Please reproduce the lines below word for word, leaving out the pictures.

>> START

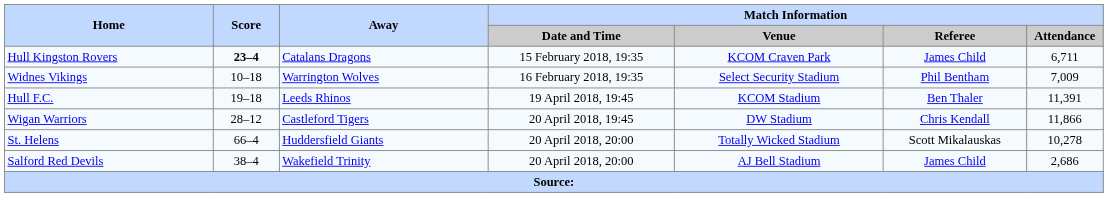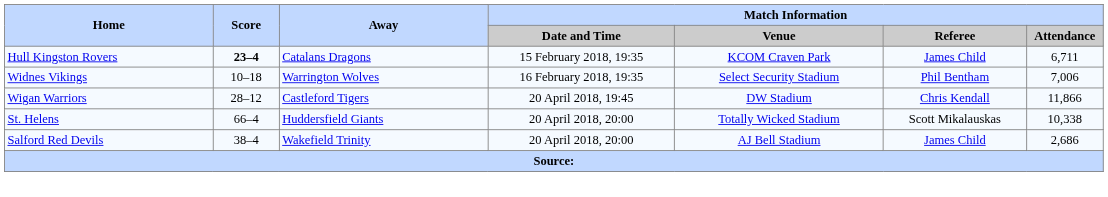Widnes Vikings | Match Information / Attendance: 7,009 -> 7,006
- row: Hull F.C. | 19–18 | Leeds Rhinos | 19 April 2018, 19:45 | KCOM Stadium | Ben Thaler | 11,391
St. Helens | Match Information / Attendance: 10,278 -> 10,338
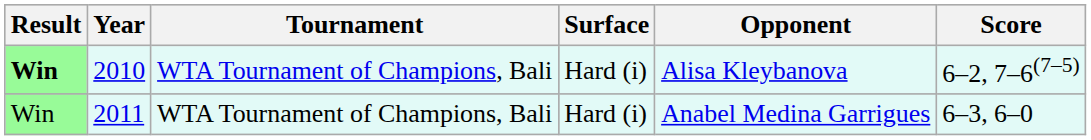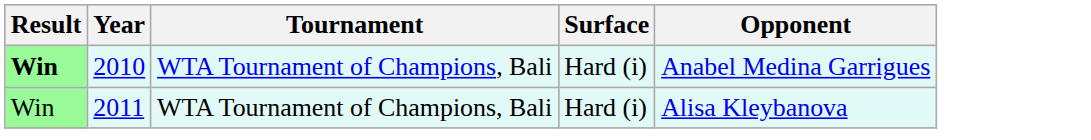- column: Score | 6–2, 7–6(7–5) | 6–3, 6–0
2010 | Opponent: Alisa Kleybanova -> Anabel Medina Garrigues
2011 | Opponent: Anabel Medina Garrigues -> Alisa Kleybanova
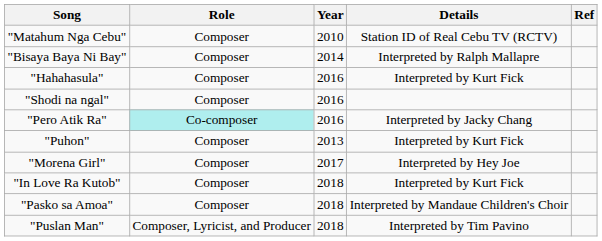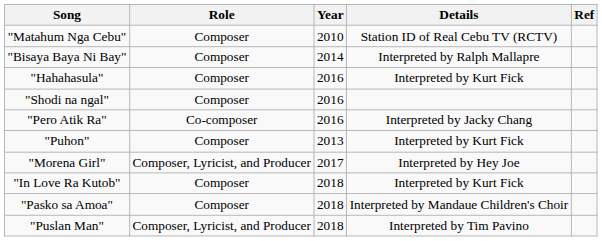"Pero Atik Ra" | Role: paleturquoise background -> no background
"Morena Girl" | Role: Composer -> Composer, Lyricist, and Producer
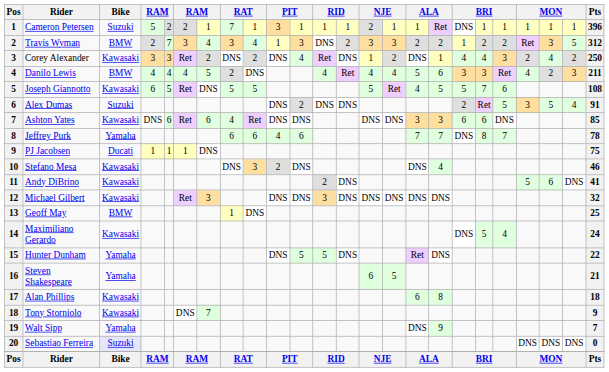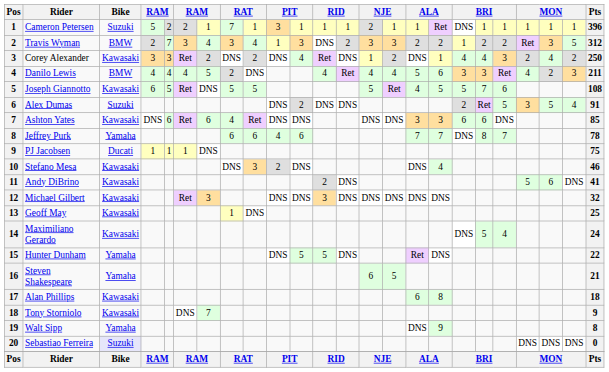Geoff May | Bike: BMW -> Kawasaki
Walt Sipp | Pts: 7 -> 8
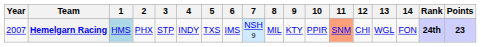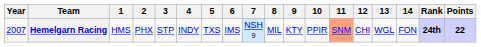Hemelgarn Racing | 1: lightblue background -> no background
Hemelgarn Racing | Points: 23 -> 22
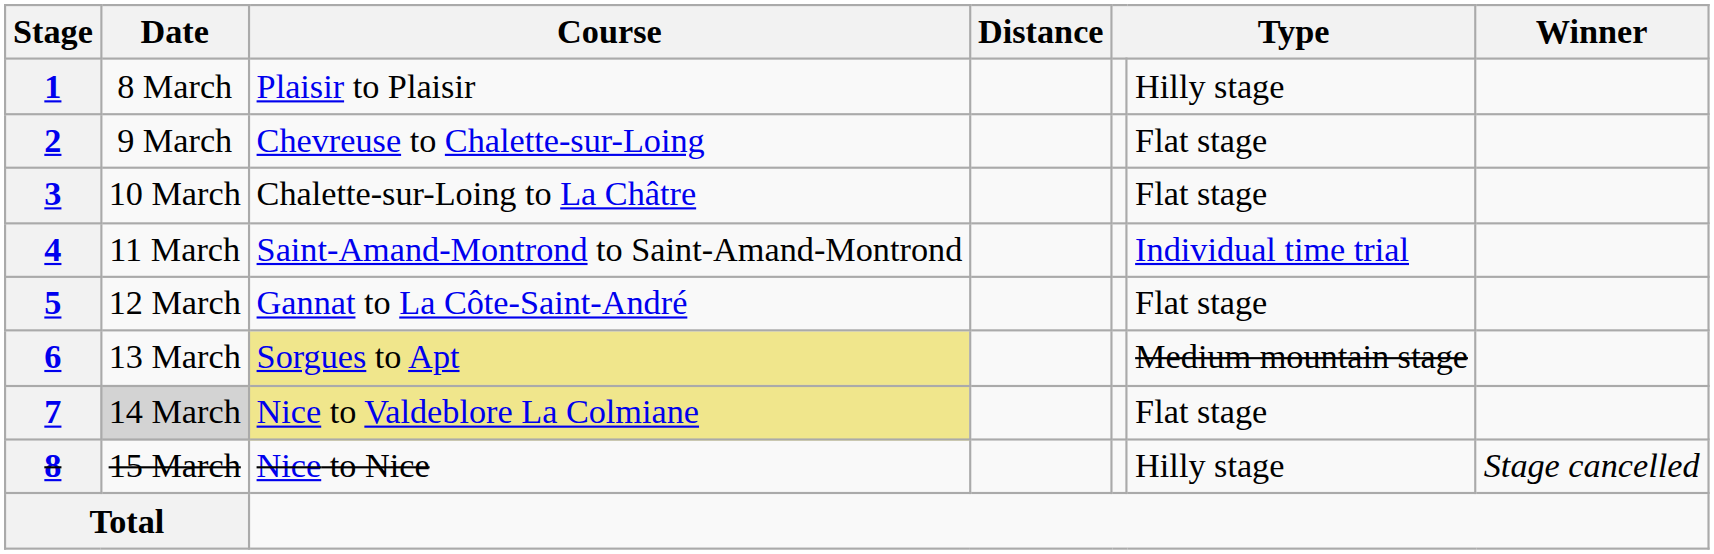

>> END

Complete output:
Widnes Vikings | Match Information / Attendance: 7,009 -> 7,006
- row: Hull F.C. | 19–18 | Leeds Rhinos | 19 April 2018, 19:45 | KCOM Stadium | Ben Thaler | 11,391
St. Helens | Match Information / Attendance: 10,278 -> 10,338
- column: Score | 6–2, 7–6(7–5) | 6–3, 6–0
2010 | Opponent: Alisa Kleybanova -> Anabel Medina Garrigues
2011 | Opponent: Anabel Medina Garrigues -> Alisa Kleybanova
"Pero Atik Ra" | Role: paleturquoise background -> no background
"Morena Girl" | Role: Composer -> Composer, Lyricist, and Producer
Geoff May | Bike: BMW -> Kawasaki
Walt Sipp | Pts: 7 -> 8
Hemelgarn Racing | 1: lightblue background -> no background
Hemelgarn Racing | Points: 23 -> 22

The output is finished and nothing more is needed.